Unscented Kalman Filter With Generalized Correntropy Loss for Robust Power System Forecasting-Aided State Estimation

Due to the existence of various anomalies such as non-Gaussian process and measurement noises, gross measurement errors, and sudden changes of system status, the robust forecasting-aided state estimation is pivotal for power system stability. This paper develops a novel unscented Kalman filter (UKF) with the generalized correntropy loss (GCL) (termed as GCL-UKF) to estimate power system state with forecasting aid. The GCL is used to replace the mean square error loss in the original UKF framework. The advantage of such an approach is that it combines the strength of the GCL developed in robust information theoretic learning for addressing the non-Gaussian interference and the strength of the UKF in handling strong model nonlinearities.
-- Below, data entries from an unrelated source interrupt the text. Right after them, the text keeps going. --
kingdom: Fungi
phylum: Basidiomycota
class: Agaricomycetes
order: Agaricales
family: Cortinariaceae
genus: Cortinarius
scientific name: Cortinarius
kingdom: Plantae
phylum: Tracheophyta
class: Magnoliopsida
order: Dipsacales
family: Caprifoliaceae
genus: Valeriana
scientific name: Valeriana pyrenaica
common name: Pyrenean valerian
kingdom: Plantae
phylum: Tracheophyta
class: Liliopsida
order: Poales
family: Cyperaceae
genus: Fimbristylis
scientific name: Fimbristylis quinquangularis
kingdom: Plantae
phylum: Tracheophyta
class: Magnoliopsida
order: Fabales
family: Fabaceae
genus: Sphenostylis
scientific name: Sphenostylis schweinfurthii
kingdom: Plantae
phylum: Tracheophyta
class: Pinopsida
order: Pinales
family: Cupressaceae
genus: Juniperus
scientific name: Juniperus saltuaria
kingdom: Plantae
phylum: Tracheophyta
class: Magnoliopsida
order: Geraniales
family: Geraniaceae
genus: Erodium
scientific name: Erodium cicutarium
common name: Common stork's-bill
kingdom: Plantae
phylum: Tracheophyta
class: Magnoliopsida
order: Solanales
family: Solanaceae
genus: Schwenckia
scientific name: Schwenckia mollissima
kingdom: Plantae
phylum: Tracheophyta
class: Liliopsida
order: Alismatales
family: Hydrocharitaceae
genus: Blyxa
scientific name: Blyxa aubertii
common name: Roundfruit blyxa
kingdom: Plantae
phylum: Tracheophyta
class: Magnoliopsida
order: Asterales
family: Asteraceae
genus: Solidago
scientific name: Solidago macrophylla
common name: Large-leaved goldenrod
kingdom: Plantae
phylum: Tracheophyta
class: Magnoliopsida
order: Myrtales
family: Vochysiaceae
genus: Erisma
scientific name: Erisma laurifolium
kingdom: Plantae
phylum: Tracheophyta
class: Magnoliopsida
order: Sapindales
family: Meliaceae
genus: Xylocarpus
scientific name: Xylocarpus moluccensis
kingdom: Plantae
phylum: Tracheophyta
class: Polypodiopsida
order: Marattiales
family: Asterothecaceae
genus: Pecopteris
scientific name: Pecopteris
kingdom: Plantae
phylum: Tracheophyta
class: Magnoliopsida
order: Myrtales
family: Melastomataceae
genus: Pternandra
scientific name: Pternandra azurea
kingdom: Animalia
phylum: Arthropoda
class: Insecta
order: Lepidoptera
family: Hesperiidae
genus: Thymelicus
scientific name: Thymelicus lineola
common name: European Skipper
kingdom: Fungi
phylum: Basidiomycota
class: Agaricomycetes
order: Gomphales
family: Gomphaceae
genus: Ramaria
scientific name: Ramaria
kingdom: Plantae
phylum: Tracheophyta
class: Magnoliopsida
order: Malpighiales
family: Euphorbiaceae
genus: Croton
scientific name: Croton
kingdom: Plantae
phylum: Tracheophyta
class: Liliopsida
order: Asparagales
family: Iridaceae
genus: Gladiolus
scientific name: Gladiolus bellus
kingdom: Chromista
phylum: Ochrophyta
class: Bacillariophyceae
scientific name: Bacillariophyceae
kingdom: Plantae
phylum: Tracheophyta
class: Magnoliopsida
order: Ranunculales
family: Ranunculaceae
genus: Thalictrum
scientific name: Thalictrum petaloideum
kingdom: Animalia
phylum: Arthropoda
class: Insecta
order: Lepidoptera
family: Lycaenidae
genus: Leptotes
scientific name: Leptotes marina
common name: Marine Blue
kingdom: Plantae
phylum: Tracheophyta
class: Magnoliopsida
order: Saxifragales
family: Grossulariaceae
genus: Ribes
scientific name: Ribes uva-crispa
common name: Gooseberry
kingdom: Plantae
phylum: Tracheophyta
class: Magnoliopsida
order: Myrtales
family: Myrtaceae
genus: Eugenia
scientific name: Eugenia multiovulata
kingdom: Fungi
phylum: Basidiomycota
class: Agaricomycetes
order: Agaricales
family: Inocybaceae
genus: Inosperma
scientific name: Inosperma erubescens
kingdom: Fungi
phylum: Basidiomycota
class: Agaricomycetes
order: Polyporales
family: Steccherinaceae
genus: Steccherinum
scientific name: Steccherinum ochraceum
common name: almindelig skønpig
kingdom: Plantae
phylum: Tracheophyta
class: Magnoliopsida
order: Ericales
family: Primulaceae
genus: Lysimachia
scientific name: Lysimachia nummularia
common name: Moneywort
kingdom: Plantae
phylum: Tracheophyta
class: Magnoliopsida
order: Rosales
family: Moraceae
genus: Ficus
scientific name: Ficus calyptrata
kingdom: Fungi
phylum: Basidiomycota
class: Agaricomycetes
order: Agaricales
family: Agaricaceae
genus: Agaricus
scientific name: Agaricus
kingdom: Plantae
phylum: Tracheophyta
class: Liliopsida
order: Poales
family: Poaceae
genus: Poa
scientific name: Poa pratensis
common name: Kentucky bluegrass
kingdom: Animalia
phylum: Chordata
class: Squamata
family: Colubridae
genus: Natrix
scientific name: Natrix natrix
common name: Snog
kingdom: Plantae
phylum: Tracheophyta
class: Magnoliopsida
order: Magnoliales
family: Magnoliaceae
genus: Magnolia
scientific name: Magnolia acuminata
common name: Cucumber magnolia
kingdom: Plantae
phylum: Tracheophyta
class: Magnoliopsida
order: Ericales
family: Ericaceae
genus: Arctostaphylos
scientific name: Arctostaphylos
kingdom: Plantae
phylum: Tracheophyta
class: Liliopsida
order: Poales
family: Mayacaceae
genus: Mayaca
In addition, we take into account the nontrivial influences of the bad data for the innovation vector. An enhanced GCL-UKF method is established by introducing an exponential function of the innovation vector to adjust a covariance matrix so as to improve the GCL-UKF-based state estimation accuracy under the change of gain matrix caused by bad factors. Numerical simulation results carried out on IEEE 14-bus, 30-bus, and 57-bus test systems validate the efficacy of the proposed methods for state estimation under various types of measurement.